During the week, there was a viral video showing a popular Nigerian singer, Waje, lamenting how tough and expensive it was to do music in the country. In the video, the distraught singer stated that she was likely to quit music as it was not paying her well enough.
Interestingly, it seems the singer is not the only one that has passed through this phase as Limpopo singer, Kcee, admitted that at a point, despite making hit songs, he quit music to sell furniture at Ikeja.
He said, “I saw Waje’s video and I was touched. I was supposed to say something about it but I was busy with my album project. However, I spoke to a few people about it. The truth is that the industry is a fake one; I am not just talking about the Nigerian music industry, but globally. Everybody is struggling. I have been in this business for 19 years and at every point in time, you have A-list artistes and they are about ten.
“These set of people are the ones making all the money. There are hundreds of artistes behind them struggling to get to make it to the top ten list. These other artistes keep spending the same amount of money (the A-list artistes spend) to just get there and they also have to live like a celebrity. This costs a lot of money. If you do not have the drive and focus to keep the fire burning, it is going to weigh you down.
“When I was with Presh, I was also discouraged and I went into business because I was frustrated. I started importing furniture and I had a showroom at Allen Avenue, Ikeja. It got to a point when I had to tell myself that I love music and I needed to go back. I promised myself that I would make sure I get it right the second time. At that point, I had hit songs already and I made a lot of money from the industry but everything was finished because new people would always come into the industry.

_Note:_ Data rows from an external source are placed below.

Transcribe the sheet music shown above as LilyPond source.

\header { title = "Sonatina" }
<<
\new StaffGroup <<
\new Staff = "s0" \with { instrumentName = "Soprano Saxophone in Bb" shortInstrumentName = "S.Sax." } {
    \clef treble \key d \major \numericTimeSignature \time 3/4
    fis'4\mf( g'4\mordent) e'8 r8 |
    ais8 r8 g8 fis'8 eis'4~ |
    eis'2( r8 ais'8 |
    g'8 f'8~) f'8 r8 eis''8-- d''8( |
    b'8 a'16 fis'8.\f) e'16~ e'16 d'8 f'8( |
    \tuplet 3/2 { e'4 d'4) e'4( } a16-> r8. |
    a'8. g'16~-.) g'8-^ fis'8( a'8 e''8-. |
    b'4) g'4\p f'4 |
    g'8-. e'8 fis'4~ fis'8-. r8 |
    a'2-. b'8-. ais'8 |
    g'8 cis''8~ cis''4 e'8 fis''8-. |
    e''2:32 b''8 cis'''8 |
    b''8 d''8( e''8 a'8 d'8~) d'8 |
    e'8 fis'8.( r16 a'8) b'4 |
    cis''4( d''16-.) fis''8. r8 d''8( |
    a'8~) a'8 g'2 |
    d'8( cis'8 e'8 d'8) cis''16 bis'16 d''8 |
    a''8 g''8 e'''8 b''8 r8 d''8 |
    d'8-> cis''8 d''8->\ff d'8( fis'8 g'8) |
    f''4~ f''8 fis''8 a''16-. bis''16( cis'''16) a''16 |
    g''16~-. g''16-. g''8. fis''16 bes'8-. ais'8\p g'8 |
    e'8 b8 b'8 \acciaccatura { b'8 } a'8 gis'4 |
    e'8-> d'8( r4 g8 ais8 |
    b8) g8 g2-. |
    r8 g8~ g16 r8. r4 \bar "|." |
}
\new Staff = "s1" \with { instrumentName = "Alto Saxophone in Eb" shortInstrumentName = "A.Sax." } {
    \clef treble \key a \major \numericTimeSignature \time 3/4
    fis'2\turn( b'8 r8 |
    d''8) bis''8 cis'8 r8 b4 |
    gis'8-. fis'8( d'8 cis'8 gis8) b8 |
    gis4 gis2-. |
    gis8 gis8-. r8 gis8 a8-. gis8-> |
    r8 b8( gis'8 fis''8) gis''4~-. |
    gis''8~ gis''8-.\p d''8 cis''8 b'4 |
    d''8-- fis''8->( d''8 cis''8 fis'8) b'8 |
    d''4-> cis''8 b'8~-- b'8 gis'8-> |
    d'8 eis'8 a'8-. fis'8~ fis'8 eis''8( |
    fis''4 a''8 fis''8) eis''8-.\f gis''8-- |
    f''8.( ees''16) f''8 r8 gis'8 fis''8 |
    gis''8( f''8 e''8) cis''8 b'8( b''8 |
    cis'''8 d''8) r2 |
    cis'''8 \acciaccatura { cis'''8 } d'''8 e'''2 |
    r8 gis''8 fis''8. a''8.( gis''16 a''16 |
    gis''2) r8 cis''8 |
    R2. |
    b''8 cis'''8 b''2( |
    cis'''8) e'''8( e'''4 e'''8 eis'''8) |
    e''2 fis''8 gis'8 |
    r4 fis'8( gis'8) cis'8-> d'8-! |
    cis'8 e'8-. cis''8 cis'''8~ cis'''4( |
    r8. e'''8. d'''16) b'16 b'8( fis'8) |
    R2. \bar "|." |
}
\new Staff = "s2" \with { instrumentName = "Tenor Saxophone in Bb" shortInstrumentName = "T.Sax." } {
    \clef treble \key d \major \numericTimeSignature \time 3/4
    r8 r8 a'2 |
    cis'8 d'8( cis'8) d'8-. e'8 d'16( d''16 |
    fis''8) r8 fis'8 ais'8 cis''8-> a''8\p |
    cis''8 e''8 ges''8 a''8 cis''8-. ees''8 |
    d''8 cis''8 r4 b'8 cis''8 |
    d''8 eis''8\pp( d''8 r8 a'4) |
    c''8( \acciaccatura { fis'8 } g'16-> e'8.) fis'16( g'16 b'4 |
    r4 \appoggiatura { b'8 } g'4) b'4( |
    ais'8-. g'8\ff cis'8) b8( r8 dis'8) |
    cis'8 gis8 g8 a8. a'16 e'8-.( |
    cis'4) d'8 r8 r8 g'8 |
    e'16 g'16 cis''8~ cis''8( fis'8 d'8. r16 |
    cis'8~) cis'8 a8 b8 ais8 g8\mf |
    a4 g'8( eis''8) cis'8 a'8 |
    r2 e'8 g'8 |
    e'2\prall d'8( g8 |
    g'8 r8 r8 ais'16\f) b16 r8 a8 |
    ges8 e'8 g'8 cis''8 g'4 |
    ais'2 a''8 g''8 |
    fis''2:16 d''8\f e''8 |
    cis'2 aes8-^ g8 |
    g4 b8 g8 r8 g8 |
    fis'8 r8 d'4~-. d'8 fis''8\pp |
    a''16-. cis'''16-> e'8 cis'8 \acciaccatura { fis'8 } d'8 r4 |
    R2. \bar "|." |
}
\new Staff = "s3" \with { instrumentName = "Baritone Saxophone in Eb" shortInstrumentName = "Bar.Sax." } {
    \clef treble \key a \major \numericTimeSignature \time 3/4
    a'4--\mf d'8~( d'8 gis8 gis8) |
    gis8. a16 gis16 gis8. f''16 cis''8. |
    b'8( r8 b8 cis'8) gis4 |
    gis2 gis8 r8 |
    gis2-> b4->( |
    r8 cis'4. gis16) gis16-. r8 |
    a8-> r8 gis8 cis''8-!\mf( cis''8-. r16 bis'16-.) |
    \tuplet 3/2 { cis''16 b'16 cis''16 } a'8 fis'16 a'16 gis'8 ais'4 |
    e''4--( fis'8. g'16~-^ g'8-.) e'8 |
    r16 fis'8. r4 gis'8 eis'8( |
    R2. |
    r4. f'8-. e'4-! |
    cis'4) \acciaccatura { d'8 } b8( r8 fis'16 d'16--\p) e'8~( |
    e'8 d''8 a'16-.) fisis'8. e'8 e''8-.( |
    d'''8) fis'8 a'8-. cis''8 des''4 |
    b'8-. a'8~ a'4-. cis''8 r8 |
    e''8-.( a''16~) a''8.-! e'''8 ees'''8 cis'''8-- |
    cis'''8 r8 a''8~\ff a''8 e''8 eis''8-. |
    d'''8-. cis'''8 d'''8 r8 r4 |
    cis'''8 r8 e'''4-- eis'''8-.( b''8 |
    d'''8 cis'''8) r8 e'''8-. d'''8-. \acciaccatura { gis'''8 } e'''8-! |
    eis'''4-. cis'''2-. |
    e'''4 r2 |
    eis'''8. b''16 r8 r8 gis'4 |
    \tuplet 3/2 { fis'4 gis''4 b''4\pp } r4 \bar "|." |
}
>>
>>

“That was what gave birth to the Limpopo era. It was determination; it was me being focused plus I had the grace of God. The message here is, what Waje said is not happening to her alone but to a lot of artistes. She was able to speak out. You need to listen to other people. Her situation might be better than a lot of them. The average video I shoot costs about N4m. I can travel anywhere to shoot my video; I do not want to talk about the cost of hotel and other logistics. I have been able to promote some artistes under my label and I know how much I invested in them. I know how much I shot their videos. That is why sometimes I look at the up-and-coming artistes and tell them to appreciate their labels. It takes a lot.
“The talent is five per cent, you need 95 per cent to polish your talent and put it out there. People bring in their money and invest in some of these talents but when they enjoy the limelight, they get to see themselves as God and they begin to insult those that invested their money in them. Those set of artistes have discouraged a lot of labels from investing in other artistes; if not, someone like Waje would not be crying because she is a ‘sure market’ and any label can invest (in her). Some of those artistes have discouraged a lot of labels like us so we do not feel safe to invest in them.
“When you invest in 80 per cent of them, once they enjoy the limelight a little, they begin to feel you are using them or taking their money. They do not know how much you paid to promote the music or shoot their videos. There is a lot involved. My message is that always be in control, you can get out of any situation as long as you are alive and have the talent. You just have to believe. It has happened to me several times. I do not care what anyone says about me. If I care about what people said, I would have quit music since. I have a lot of things I can do and I would never be hungry but I love music and I have been relevant for 19 years.”
He added that with his contribution to the Nigerian music industry, he ought to be called a living legend.
Already, he has put finishing touches to his third studio album, Eastern Conference, and he was excited to talk about it.
“I feel it is high time someone took charge to own the movement and take it global just the way we accepted makossa and reggae music. I want to use my years of experience in the industry and create a new movement for the upcoming artistes to see the need for us to promote our culture. It is original and those are the kinds of things people abroad want to see and that is my new direction right now,” he said.